**WRITTEN INSTRUCTION**
Pull out every line in the records below that contains the string "track". Case counts.

▼

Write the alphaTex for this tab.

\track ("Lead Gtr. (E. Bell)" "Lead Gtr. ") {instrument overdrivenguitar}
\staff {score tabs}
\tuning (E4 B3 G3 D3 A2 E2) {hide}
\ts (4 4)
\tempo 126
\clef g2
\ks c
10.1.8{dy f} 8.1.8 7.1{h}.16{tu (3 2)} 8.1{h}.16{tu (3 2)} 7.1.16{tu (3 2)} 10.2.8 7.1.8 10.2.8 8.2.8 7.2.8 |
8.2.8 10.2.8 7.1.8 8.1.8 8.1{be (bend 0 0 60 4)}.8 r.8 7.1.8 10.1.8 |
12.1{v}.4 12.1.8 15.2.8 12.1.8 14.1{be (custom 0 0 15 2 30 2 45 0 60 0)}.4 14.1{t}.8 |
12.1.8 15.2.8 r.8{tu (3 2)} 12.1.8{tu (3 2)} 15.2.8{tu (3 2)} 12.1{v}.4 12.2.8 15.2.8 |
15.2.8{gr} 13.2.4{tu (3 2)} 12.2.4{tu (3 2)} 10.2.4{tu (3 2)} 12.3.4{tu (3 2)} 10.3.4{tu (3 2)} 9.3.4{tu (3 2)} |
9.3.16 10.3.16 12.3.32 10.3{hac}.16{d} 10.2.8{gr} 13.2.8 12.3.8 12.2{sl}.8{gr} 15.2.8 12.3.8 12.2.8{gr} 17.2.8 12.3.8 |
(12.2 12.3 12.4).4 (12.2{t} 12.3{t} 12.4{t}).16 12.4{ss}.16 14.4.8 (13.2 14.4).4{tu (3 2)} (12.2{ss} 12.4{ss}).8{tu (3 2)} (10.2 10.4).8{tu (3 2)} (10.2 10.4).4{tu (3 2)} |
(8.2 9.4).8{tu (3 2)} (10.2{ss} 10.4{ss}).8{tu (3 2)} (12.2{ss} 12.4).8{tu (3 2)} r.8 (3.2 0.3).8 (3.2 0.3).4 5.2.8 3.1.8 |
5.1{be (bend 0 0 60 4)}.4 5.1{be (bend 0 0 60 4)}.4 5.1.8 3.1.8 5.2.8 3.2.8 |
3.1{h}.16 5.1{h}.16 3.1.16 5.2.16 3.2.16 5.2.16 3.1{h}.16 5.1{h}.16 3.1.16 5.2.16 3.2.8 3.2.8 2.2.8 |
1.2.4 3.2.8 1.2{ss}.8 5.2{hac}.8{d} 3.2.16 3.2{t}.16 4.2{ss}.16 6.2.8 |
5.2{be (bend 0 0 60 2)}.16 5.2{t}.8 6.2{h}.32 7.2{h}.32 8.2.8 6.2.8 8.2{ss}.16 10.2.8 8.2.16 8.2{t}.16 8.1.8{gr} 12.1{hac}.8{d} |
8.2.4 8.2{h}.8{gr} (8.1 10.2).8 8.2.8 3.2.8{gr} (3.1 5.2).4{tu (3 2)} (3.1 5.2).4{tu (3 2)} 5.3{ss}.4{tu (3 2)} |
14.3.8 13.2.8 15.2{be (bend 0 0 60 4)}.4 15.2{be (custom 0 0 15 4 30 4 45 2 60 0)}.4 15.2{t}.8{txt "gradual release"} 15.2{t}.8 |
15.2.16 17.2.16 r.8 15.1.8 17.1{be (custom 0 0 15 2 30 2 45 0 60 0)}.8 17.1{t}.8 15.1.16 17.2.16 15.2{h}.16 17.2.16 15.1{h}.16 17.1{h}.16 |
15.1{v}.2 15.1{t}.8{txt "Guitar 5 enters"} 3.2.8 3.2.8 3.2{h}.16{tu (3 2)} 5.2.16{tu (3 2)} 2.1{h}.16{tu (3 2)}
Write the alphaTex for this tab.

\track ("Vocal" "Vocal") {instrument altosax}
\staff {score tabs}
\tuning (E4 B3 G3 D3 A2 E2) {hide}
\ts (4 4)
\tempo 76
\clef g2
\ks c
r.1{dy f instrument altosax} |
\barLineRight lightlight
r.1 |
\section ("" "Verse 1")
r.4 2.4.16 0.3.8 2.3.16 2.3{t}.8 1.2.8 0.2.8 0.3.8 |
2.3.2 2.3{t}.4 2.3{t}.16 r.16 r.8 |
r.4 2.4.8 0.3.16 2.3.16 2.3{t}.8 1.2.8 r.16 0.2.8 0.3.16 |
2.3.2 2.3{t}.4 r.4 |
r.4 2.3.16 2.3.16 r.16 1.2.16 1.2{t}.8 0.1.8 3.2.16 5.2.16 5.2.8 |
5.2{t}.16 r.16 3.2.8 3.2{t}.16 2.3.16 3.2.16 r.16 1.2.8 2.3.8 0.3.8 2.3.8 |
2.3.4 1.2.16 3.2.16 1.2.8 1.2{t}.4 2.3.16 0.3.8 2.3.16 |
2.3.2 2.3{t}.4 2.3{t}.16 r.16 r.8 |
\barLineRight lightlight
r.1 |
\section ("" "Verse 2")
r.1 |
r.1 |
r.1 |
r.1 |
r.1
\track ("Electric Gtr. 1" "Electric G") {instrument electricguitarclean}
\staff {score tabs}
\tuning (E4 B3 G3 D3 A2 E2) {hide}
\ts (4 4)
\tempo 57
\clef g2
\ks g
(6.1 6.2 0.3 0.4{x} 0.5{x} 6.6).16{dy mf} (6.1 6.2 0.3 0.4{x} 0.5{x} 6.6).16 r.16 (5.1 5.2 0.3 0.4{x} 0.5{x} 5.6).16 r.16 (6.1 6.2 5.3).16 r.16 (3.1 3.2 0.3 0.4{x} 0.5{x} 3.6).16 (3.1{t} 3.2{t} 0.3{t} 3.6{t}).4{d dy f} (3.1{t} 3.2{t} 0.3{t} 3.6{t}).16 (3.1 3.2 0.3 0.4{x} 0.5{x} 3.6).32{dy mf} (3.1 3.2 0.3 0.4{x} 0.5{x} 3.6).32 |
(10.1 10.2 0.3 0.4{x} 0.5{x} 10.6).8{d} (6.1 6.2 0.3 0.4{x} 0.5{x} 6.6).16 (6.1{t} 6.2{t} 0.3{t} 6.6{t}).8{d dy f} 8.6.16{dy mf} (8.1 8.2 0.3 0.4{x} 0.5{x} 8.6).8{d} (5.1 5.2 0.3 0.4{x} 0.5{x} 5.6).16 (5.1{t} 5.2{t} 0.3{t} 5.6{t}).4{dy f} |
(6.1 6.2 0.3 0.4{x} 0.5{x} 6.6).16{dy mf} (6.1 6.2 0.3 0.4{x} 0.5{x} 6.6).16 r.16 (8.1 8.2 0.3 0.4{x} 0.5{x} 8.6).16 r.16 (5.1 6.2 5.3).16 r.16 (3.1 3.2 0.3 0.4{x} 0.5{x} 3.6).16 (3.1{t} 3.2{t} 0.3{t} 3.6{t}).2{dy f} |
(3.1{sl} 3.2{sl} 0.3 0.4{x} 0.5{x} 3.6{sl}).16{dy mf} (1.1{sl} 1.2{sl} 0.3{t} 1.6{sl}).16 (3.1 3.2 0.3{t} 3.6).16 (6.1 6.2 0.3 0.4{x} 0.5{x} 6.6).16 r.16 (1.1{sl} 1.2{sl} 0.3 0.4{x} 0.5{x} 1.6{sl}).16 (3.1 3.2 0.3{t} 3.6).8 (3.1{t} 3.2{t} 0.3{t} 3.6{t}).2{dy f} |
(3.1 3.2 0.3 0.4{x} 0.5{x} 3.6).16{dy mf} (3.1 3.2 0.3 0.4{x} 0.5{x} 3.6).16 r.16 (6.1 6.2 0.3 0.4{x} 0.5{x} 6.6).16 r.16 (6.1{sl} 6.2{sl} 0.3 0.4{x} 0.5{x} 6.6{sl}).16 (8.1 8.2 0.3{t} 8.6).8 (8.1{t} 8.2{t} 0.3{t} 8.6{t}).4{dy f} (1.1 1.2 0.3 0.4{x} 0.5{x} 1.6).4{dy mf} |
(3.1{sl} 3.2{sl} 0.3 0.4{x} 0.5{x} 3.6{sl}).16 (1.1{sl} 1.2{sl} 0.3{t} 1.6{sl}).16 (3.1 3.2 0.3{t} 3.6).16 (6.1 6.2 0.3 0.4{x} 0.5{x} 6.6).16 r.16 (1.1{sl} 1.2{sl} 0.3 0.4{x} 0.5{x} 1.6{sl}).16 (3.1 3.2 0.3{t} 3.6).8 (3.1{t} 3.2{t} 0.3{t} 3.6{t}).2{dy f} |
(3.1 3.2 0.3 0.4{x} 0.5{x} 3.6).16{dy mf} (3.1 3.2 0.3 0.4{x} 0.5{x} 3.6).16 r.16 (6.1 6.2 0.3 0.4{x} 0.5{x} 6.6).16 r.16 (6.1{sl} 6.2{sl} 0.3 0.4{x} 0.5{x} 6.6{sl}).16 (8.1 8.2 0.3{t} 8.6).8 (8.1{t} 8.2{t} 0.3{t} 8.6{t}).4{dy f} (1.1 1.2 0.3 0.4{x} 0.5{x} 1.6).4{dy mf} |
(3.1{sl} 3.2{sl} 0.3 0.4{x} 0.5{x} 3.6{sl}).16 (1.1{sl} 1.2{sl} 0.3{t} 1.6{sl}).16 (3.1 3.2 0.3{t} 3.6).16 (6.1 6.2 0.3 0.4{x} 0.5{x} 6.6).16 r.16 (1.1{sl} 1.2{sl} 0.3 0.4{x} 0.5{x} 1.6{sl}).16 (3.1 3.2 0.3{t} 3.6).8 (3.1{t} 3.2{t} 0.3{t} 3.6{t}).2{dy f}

▲

**RESPONSE FOR THIS EXERCISE**
\track ("Lead Gtr. (E. Bell)" "Lead Gtr. ") {instrument overdrivenguitar}
\track ("Vocal" "Vocal") {instrument altosax}
\track ("Electric Gtr. 1" "Electric G") {instrument electricguitarclean}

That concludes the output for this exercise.